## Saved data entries
• • • •

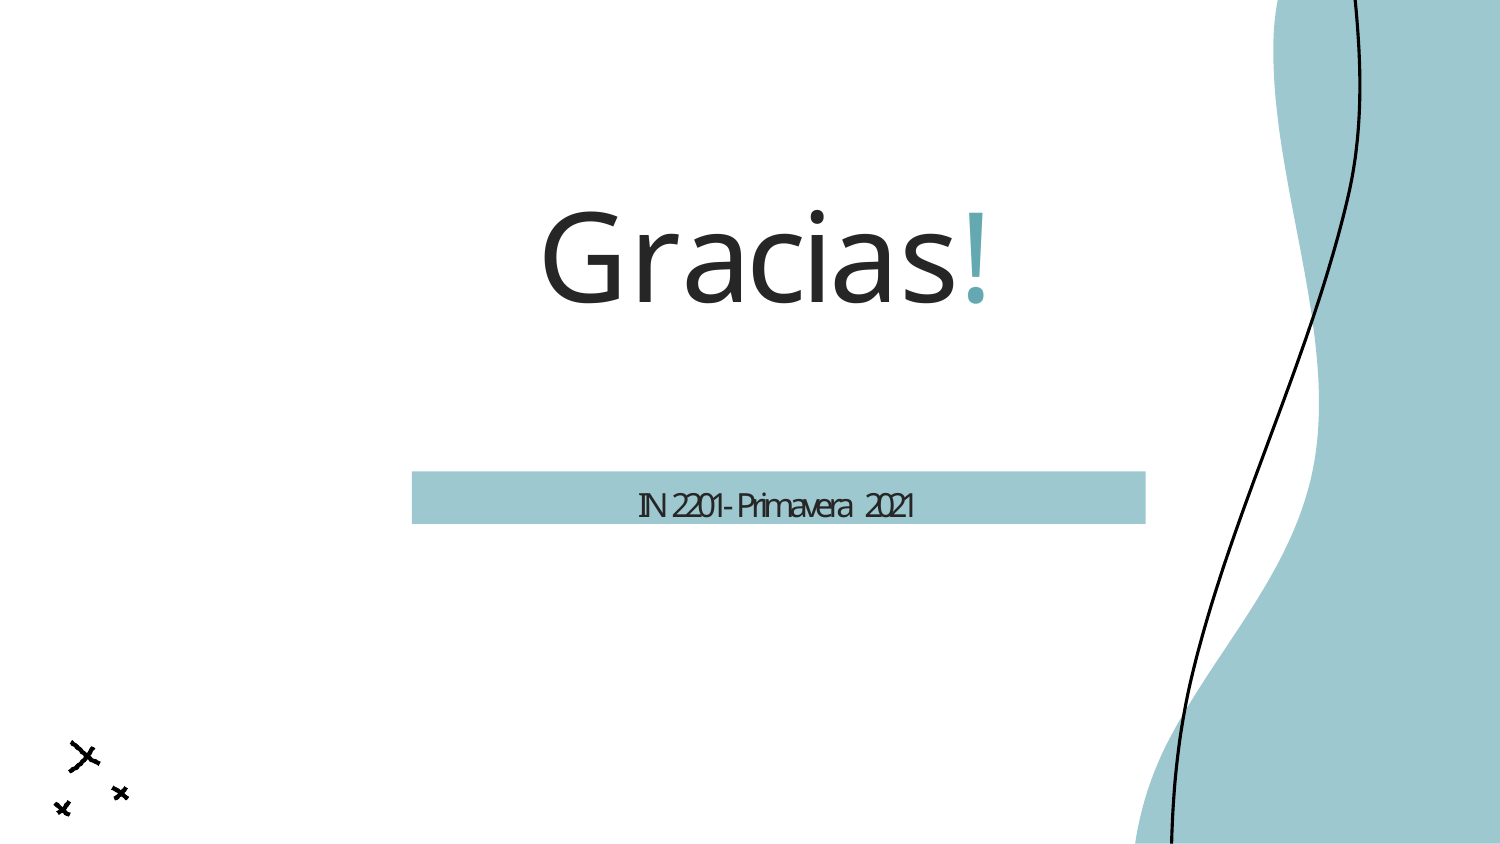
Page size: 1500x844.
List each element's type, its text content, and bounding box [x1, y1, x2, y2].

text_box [1134, 0, 1500, 844]
text_box [66, 740, 102, 774]
text_box IN 2201- Primavera 2021 [411, 471, 1129, 524]
title Gracias! [534, 175, 1029, 328]
text_box [109, 784, 130, 801]
text_box [52, 798, 72, 817]
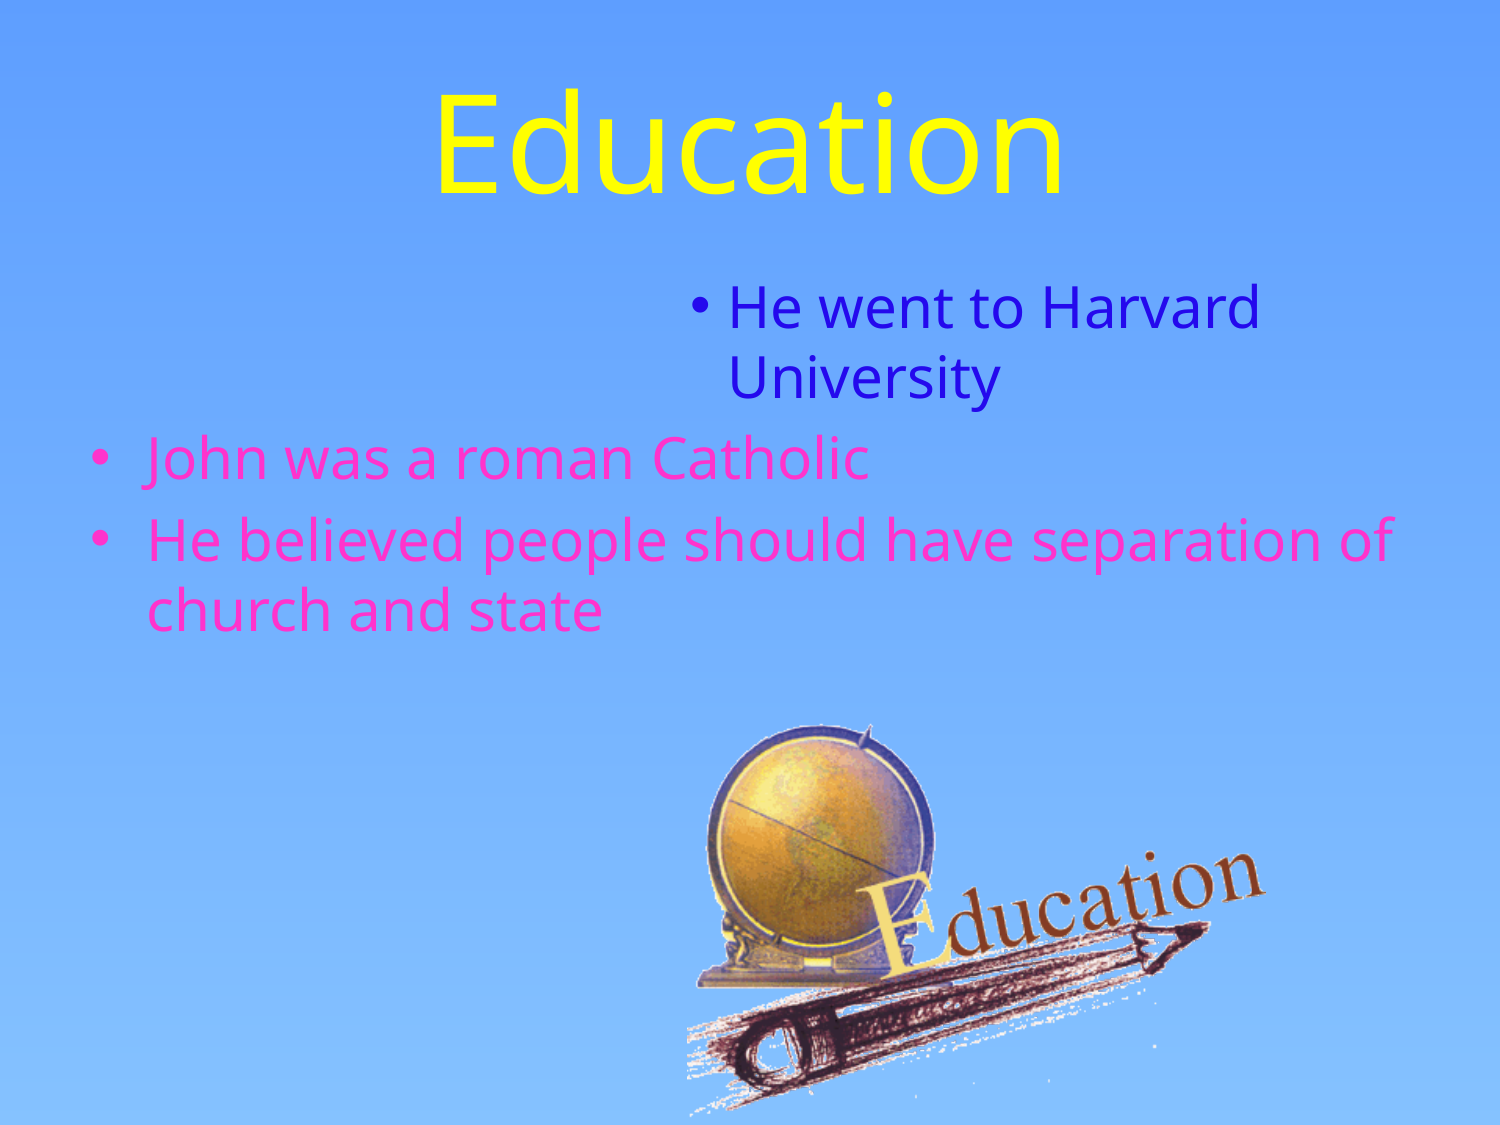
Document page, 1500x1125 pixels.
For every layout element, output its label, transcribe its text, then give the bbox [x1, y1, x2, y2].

• • • •

## Job
Copy every line of the records above that holds the word "element".

## Task solution
List each element's type, its text content, and bounding box [x1, y1, x2, y2].
For every layout element, output its label, transcribe its text, then give the bbox [x1, y1, x2, y2].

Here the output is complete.